血液培養からレンサ球菌が出てくることがあります。レンサ球菌と云えば、StreptcoccusやEnterococcusですね。塗抹のグラム染色像でどちらか判断しづらいこともありますが(その場合はたいていレンサ球菌だったりしますけど)、血液培養が陽性になった時点で使う薬が大きく絞れます。処方をチェックして、大きく外れた抗菌薬が投与されている場合は、Drに変更を示唆したりもします。で、いつも考えるんですが、血液培養からレンサ球菌が見えたとき使う薬はといえば、これはもうABPC一択でいいんじゃないかと思うんですね。血培陽性と聞くと何かセフェムを投与したくなるのはわかるのですが、グラム染色形態を聞いて、ぐっとこらえてください。連鎖球菌だった、という報告を聞いてなおセフェムを開始するのは、やめた方がよいのではないかと思います。

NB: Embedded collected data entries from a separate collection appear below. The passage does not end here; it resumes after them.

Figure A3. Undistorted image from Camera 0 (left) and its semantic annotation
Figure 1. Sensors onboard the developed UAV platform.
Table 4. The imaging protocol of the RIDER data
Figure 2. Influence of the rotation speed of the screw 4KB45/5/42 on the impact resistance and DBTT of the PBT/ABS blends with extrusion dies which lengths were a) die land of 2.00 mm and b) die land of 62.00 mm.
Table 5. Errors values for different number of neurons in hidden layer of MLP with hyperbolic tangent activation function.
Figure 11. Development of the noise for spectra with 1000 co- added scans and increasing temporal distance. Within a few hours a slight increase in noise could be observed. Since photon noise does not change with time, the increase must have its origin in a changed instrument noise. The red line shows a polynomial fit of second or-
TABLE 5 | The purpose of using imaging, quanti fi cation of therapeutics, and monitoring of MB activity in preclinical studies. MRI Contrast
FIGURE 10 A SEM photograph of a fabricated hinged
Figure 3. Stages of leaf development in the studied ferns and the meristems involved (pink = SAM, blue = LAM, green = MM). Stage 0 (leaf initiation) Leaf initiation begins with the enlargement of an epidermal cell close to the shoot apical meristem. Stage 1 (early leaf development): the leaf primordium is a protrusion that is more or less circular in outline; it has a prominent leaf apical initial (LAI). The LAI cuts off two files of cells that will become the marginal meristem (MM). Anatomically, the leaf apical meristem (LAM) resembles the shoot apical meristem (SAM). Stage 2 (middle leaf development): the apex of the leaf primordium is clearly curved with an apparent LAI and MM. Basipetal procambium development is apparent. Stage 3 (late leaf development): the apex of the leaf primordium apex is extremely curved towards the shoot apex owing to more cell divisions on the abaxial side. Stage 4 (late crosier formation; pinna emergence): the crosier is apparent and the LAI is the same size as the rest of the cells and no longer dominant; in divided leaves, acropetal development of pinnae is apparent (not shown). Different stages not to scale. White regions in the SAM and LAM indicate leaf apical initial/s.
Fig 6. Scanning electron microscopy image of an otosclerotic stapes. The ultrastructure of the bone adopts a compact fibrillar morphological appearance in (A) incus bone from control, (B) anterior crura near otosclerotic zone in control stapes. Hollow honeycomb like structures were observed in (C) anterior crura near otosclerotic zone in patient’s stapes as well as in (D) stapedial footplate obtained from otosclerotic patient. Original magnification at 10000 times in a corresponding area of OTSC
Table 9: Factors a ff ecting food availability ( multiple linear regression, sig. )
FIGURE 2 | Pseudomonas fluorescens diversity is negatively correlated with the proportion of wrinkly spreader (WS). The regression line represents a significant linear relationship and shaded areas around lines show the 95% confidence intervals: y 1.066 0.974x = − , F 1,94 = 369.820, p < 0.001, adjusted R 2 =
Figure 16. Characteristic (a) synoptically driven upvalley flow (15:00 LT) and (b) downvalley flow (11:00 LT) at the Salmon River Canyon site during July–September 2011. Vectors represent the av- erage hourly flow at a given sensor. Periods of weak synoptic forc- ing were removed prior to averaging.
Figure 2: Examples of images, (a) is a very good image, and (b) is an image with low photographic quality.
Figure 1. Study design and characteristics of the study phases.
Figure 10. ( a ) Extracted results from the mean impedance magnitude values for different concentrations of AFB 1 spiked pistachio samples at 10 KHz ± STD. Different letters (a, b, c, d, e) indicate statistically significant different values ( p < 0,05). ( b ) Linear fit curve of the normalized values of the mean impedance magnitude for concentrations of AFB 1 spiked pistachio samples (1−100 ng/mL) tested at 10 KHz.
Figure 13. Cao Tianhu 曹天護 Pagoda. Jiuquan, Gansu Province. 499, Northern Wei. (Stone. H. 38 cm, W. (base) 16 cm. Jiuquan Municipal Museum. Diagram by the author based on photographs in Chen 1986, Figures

  1. レンサ球菌と云えば、StreptcoccusかEnterococcus。
    • Streptococciだった場合、ABPCはどうか?
      1. 仮にA群、B群だったとしても、PCG、ABPCに耐性の株は存在しないためOK
      2. Viridans Streptococciだったとしても、高用量で用いればおおむねOKのはず
      3. 正体がS.pneumoniaeだった場合、PSSPとPISPまでならABPC高用量で何とか対処出来る
        1. PRSPだった場合がダメかもしれない。こんなときに注射薬のLVFXがあったらと思うが、ないものは仕方がない。
          • PZFXは和製フルオロキノロン。そのためスタディが比較的少ない(めちゃくちゃ少ない?)。おそらく、S.pneumoniaeには効果がない。とても勧めてみる気にはなれない。
          • CTRXかなあ、やっぱり。
          • PCGで何とか頑張ってみるのはダメかな。
    • Enterococciだった場合、ABPCはどうか?
      1. E.faecalisならまったく問題ない。むしろPCGよりも勧められる。
      2. Enterococciにセフェムは効かない。レンサ球菌と効いたときにセフェムを投与するよりABPCを使う方がいいんじゃないかと思う理由のひとつ。
      3. E.faeciumだったときが悩ましい。PCGもABPCも効かないことが多い。
        • そのときは、もはやVCM一択だろうか。


特殊な理由がないかぎりは、私は薬の選択について相談された場合、セフェムを使っていた場合はABPCに変更することを勧めています。あまり血液培養からレンサ球菌が出てくることもないんですが……

それと、忘れてはならないのが、感染性心内膜炎です。血液培養からレンサ球菌が出た場合、もう血眼になって感染源を探してください。レンサ球菌感染症やブドウ球菌感染症に感染性心内膜炎が続発することはそう多くはありませんが、ハイリスクグループには注意が必要です。また拾ったレンサが感染性心内膜炎のものだったりすると目も当てられないので、そこらへんもきっちりしておく必要があるかと思います。治療期間がぜんぜん変わってきますので。